### TASK ITEM
Which lines in the listing below contain the word "dish"? Show every one of them in full.

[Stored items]
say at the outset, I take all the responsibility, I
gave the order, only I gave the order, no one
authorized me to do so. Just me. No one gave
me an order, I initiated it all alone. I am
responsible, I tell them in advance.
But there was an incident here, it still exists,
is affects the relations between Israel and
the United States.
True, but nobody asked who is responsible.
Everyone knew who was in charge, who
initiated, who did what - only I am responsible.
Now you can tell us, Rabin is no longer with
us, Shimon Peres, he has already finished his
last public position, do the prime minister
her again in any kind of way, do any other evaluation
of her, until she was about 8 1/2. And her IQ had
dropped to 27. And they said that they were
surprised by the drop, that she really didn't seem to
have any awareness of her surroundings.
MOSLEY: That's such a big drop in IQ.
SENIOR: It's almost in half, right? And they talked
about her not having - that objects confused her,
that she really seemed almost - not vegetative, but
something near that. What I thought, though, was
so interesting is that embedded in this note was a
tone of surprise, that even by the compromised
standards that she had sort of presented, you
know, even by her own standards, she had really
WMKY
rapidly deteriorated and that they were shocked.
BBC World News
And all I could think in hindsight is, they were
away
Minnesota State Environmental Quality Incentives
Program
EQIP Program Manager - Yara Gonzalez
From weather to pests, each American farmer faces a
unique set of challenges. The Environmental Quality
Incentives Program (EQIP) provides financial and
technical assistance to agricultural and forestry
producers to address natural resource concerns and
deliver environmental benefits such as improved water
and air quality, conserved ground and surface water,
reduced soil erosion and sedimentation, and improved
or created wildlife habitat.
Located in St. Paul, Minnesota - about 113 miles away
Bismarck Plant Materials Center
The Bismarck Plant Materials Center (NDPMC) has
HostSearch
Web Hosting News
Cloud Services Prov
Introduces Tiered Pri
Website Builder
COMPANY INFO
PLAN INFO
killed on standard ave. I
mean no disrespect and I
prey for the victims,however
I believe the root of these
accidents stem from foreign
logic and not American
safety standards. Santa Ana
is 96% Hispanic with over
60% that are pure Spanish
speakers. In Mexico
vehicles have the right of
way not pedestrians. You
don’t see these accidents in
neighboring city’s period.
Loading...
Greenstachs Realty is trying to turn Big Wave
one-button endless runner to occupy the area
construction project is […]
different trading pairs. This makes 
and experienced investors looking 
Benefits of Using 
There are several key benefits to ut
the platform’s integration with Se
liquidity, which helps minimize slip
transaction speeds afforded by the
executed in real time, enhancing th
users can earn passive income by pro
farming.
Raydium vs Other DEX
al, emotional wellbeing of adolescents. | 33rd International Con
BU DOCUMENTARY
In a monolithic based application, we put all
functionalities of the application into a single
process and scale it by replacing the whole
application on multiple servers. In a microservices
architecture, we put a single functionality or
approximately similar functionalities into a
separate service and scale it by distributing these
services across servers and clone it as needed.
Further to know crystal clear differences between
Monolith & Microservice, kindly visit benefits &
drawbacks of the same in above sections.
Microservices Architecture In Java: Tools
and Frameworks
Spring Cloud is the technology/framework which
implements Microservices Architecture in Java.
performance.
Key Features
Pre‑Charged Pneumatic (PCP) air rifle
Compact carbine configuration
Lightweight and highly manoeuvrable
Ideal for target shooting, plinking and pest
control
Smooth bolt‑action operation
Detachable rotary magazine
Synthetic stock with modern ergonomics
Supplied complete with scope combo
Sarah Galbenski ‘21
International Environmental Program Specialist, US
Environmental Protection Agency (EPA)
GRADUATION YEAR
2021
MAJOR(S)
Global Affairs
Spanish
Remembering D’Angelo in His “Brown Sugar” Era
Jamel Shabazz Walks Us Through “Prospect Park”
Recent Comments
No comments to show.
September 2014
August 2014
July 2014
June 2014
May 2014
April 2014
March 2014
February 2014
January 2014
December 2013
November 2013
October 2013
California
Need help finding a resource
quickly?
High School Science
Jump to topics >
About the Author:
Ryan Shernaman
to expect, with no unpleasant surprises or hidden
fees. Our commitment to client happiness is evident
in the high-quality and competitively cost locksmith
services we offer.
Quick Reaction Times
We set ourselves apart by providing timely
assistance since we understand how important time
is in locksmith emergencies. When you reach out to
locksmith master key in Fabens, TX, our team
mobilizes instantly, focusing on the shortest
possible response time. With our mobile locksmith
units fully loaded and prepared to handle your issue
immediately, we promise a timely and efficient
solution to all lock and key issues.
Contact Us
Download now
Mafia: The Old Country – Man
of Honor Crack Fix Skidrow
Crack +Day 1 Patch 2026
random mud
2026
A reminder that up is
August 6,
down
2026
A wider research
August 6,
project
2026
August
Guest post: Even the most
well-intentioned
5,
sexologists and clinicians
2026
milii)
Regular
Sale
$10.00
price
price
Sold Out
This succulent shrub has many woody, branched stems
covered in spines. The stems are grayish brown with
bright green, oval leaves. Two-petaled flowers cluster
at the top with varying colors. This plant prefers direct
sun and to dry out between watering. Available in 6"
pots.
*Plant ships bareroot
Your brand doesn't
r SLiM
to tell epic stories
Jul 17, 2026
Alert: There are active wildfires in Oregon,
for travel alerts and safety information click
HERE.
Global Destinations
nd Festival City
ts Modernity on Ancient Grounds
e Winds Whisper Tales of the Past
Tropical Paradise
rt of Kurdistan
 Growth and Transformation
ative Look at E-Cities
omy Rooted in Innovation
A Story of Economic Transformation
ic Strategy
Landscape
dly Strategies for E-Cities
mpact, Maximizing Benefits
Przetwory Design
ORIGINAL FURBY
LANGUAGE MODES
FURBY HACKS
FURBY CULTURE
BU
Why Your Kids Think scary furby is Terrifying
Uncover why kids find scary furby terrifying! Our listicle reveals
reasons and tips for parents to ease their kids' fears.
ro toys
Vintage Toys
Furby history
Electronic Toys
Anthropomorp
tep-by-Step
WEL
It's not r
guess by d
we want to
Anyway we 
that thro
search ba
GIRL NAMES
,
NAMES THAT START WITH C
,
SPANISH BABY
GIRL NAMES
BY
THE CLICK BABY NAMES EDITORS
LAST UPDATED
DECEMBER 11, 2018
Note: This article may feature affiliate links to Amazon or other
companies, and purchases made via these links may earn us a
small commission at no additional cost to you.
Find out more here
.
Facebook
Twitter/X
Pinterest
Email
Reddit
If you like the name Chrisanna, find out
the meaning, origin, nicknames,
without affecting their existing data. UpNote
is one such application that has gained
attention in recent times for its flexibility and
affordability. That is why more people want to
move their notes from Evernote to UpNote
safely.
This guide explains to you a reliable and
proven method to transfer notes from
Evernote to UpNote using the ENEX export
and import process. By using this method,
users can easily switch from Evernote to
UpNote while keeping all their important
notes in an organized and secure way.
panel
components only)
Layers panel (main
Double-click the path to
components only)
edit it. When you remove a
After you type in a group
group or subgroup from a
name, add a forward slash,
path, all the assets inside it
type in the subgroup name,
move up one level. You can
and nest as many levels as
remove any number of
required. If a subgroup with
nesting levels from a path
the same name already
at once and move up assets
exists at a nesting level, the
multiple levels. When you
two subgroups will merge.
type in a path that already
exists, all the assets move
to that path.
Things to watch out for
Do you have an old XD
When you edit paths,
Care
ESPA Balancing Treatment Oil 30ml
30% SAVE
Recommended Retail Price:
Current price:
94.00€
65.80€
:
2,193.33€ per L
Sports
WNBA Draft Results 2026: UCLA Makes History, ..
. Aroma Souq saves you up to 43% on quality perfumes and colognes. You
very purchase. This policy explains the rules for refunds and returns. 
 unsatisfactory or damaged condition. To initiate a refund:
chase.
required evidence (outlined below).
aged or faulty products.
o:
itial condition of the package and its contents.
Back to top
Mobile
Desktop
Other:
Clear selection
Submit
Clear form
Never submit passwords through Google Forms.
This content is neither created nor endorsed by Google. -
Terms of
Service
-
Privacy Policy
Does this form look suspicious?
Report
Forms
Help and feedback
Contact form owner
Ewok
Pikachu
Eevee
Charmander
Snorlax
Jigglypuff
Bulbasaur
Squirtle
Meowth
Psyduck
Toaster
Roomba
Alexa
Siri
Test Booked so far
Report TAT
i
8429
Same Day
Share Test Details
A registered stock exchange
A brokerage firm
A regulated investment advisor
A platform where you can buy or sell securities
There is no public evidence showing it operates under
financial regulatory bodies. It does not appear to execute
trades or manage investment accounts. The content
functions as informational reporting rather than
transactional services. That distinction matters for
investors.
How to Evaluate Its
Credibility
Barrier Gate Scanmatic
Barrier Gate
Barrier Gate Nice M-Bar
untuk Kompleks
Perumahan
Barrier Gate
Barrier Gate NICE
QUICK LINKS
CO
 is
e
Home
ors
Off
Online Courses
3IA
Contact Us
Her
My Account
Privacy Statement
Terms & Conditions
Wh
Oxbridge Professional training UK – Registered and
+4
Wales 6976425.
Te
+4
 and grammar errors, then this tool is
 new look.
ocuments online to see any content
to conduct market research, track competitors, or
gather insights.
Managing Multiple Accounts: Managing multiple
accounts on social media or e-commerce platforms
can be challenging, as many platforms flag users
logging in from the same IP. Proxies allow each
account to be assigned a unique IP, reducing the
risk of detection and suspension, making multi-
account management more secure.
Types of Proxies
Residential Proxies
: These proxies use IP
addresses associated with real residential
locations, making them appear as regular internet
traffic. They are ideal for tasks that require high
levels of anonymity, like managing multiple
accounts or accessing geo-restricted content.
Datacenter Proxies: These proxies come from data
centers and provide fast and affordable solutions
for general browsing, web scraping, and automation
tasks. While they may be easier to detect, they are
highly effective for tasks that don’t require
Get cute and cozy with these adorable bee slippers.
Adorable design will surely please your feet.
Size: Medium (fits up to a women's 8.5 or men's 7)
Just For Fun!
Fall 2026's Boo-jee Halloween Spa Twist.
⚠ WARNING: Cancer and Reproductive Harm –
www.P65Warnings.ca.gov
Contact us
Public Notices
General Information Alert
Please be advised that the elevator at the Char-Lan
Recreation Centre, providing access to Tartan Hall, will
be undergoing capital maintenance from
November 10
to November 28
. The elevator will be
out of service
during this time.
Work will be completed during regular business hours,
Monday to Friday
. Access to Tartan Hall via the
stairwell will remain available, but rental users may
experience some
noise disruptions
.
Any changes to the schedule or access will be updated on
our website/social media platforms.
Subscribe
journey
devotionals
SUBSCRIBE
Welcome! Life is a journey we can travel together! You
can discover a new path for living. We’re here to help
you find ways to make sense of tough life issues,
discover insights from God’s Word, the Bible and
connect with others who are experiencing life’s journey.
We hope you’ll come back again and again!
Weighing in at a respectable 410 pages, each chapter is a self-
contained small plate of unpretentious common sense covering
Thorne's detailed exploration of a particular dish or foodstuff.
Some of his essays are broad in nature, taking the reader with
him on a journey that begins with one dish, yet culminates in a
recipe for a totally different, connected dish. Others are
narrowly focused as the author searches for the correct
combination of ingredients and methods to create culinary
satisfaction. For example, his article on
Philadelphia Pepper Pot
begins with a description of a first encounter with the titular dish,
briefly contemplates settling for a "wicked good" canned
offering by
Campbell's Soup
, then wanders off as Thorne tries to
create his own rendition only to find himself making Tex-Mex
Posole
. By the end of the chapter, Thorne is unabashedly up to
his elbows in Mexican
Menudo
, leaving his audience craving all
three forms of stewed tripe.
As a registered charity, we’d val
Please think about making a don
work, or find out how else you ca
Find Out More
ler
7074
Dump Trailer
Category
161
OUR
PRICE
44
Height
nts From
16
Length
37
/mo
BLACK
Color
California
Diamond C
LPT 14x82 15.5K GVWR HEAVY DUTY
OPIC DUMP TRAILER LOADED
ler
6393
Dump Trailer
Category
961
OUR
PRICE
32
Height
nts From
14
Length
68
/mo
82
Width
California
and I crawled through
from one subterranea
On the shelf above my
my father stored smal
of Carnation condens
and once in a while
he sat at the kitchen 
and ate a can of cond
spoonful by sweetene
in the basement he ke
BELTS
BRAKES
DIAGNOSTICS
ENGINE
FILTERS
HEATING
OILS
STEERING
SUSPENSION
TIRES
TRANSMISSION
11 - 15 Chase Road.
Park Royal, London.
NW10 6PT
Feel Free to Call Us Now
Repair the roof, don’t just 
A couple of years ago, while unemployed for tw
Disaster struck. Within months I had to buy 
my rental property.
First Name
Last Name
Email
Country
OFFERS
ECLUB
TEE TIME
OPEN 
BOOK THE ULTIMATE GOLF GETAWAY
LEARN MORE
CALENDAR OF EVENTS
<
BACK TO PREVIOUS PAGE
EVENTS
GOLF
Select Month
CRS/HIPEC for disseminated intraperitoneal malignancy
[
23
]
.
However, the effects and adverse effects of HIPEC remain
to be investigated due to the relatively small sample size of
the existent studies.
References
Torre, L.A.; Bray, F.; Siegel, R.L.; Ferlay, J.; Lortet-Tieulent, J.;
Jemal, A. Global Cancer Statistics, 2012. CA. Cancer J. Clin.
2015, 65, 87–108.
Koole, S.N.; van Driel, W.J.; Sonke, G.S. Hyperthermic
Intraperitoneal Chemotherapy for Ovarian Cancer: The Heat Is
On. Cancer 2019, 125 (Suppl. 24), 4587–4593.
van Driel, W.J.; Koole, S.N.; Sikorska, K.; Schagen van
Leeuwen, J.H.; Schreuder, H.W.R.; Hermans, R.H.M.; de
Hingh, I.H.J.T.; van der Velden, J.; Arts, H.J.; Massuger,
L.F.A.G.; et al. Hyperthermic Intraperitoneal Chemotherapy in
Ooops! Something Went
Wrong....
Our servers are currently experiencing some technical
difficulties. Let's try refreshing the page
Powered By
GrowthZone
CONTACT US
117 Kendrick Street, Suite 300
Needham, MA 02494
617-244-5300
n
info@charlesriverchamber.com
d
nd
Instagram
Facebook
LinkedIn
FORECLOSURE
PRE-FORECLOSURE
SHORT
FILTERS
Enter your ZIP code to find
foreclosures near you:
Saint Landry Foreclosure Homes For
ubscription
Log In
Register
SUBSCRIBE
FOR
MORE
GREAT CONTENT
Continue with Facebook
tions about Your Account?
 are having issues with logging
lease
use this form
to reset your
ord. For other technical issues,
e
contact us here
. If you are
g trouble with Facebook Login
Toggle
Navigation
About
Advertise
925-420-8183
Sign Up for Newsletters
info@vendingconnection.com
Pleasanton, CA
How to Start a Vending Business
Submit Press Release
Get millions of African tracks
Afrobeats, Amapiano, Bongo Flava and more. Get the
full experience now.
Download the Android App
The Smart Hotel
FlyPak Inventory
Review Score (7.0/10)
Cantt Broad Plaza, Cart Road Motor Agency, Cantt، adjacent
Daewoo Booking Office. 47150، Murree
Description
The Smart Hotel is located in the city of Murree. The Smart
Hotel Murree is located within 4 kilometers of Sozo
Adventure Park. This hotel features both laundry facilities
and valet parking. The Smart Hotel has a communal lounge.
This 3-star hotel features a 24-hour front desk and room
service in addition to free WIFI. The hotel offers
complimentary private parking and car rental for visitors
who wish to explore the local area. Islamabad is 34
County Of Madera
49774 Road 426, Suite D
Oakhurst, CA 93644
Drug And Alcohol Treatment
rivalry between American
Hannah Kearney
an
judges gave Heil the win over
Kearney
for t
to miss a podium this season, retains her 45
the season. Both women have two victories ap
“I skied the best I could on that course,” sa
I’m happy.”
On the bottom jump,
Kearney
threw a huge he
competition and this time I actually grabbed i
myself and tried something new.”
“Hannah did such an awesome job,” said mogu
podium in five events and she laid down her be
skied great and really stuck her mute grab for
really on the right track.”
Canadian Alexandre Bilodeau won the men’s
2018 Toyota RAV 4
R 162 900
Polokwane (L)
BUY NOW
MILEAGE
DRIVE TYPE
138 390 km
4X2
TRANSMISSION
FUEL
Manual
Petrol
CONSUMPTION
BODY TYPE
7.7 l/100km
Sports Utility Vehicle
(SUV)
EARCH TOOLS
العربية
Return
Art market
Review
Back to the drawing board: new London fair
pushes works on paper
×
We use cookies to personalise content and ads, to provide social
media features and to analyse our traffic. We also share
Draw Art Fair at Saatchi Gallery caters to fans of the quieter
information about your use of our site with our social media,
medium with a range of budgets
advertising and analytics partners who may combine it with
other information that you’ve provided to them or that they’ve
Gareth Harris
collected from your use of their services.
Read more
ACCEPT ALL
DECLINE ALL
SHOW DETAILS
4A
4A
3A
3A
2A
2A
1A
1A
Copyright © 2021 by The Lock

### ANSWER SPACE
Thorne's detailed exploration of a particular dish or foodstuff.
him on a journey that begins with one dish, yet culminates in a
recipe for a totally different, connected dish. Others are
begins with a description of a first encounter with the titular dish,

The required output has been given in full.